先程まではカウンターのこちら側で腰に腕を回された二人羽織状態だったのだけれど、さすがに包丁を使うし(邪魔だし)危険だからとカウンターのあちら側へ追いやったのだ。
もちろん、邪魔云々の部分は心の中で思うに留めて口には出していない。
それよりむしろ、歯が浮くような気分でしどろもどろに告げた、「信武さんに怪我をさせたくないので」という言葉が一番効果的だったように思う。

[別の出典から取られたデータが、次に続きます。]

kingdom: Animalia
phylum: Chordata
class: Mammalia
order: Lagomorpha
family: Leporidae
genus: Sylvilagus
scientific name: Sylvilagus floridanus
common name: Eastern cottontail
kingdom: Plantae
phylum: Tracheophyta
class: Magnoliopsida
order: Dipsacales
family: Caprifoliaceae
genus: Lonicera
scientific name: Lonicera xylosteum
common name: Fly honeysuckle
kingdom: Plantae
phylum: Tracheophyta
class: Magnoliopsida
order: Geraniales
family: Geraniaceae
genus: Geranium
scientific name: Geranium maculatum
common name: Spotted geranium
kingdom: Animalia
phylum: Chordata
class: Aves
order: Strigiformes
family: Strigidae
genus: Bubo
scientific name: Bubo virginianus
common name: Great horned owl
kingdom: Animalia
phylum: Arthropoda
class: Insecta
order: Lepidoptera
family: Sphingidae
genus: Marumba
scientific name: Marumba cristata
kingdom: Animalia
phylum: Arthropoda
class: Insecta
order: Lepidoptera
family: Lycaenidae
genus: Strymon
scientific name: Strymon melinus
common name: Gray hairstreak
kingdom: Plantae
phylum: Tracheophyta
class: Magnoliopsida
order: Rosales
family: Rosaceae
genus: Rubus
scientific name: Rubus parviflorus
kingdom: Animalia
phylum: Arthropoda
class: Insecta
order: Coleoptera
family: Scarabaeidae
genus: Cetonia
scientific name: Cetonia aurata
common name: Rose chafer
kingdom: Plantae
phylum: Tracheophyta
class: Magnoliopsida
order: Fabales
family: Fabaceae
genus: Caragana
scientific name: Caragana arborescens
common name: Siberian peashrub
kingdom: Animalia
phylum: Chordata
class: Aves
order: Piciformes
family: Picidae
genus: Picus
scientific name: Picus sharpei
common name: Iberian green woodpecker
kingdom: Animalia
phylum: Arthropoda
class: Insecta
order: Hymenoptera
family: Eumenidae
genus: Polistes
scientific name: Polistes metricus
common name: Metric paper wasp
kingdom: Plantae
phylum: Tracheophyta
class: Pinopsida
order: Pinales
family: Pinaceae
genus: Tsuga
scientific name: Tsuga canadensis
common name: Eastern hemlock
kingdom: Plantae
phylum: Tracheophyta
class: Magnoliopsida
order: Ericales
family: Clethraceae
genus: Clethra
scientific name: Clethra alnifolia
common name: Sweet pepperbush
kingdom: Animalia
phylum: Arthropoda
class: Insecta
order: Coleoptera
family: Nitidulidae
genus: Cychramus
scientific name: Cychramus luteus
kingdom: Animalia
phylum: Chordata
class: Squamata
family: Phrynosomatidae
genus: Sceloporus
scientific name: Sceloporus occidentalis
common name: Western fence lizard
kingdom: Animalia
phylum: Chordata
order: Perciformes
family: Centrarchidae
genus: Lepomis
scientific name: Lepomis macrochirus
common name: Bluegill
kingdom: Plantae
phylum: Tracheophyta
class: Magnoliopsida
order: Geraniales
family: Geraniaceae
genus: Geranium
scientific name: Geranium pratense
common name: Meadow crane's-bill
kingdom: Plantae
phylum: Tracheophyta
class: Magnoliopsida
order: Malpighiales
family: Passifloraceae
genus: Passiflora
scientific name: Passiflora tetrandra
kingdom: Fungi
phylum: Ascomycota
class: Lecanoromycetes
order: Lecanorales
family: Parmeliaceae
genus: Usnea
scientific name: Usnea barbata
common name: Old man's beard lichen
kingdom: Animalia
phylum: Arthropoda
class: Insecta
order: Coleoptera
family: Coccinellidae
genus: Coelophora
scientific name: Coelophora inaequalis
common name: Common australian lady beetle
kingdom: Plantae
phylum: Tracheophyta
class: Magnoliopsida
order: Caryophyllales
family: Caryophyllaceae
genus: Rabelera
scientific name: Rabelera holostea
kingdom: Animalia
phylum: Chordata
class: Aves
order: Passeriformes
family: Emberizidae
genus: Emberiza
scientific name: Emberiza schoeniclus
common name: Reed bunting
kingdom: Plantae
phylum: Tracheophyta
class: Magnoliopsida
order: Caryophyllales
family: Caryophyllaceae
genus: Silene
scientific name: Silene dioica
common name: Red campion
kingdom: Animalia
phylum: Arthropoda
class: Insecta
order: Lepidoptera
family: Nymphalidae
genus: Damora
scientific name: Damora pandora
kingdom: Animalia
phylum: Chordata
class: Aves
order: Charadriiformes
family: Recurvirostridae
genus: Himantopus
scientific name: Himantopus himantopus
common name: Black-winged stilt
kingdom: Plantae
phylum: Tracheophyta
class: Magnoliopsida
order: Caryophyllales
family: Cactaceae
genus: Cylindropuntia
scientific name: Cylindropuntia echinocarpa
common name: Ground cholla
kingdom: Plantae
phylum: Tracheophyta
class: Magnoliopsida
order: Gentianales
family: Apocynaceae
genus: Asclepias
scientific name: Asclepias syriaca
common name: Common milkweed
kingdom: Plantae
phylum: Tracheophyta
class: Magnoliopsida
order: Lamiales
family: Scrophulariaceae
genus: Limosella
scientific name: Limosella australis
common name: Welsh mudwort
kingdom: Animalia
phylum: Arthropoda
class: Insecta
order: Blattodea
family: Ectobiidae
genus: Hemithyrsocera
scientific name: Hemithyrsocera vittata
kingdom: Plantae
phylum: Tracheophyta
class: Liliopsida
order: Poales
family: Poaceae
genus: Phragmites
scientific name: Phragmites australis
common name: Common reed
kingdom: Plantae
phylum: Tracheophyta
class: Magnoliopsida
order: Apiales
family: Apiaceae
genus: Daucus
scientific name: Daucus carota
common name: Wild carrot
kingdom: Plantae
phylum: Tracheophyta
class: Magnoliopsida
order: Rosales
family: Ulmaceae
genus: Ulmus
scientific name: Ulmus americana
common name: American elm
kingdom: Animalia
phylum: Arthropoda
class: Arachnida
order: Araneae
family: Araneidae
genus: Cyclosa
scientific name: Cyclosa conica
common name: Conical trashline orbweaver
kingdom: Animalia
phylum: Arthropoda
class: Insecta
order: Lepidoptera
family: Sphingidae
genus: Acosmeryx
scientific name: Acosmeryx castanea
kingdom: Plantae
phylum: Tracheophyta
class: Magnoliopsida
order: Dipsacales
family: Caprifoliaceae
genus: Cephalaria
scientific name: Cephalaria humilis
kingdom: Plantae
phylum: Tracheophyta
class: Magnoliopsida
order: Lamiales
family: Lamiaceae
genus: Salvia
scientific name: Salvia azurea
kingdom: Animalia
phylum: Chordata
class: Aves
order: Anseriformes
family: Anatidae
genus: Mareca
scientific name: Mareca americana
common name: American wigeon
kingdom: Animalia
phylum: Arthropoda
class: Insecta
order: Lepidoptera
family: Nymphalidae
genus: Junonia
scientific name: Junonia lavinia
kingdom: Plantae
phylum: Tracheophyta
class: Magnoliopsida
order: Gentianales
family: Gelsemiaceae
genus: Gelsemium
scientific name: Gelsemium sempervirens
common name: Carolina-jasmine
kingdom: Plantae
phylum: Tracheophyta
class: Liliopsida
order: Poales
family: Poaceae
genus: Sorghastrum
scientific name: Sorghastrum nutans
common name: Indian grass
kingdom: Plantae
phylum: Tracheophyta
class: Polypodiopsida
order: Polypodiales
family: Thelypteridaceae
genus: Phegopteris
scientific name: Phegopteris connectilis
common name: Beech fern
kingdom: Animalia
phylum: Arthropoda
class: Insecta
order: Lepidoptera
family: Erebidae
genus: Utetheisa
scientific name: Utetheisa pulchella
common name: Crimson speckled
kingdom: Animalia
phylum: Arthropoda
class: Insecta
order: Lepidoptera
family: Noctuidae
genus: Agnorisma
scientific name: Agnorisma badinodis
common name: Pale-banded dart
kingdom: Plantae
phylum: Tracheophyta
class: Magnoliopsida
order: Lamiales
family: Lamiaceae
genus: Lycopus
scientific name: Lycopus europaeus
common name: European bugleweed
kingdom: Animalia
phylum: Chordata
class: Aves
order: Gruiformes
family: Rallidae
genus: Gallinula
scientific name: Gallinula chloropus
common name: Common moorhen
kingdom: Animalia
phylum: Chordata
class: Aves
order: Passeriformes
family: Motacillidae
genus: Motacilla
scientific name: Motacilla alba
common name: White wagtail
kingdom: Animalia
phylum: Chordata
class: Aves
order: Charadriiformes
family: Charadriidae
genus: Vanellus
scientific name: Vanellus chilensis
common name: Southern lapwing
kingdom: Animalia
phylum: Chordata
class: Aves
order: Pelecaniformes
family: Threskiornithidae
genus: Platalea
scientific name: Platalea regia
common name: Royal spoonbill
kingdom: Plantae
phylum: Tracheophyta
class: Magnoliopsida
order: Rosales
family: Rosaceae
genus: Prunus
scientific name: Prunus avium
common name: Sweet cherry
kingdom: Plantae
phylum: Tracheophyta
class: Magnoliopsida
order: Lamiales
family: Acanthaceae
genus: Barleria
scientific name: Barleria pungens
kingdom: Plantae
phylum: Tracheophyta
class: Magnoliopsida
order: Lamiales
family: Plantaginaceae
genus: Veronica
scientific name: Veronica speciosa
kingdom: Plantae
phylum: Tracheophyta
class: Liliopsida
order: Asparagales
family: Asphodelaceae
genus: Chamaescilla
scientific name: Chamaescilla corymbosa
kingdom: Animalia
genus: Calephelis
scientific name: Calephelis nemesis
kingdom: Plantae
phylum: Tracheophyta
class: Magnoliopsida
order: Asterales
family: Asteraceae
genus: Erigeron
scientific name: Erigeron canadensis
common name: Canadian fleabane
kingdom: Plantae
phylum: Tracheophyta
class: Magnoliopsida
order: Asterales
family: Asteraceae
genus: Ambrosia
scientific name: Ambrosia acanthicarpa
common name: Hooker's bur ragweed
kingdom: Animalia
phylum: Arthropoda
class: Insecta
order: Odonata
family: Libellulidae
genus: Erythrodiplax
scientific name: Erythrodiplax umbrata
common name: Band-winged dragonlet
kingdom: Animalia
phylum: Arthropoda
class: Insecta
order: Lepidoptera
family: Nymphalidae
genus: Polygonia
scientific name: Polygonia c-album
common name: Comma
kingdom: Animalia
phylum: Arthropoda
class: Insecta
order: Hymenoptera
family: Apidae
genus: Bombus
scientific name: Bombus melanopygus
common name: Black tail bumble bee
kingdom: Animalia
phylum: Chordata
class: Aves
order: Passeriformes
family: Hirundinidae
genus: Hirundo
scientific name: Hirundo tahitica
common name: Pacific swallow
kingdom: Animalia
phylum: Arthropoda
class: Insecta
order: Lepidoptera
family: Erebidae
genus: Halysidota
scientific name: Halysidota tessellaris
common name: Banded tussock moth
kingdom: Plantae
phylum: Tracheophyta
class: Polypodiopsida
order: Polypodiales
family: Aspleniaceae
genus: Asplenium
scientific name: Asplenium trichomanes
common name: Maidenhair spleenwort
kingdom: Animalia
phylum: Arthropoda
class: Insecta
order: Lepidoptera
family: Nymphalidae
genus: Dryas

信武は「俺、お前のそういう家庭的で優しい所が好きなんだ」とさらりと言うと、大人しく引き下がってくれたのだけれど。
(私の何を知ってるって言うのよ)
日和美のことなんてきっと、不破が残した写真裏のメモ書きくらいでしか知らないはずなのに。
恐らくは「料理が上手」と書いてくれている辺りを誇大解釈してくれているに過ぎないと思う。
ただ、不破を演じた時の猫かぶりっぷりは本当に見事だったので、もしかしたら少しぐらいは記憶がない間のあれこれが残っているのかな?と期待しなくもない日和美だ。
もし信武の中に不破の時のあれこれが残っていたとしたら……日和美はそれを最大限に引き出して……あわよくば信武を不破に塗り替えたいとすら思っている。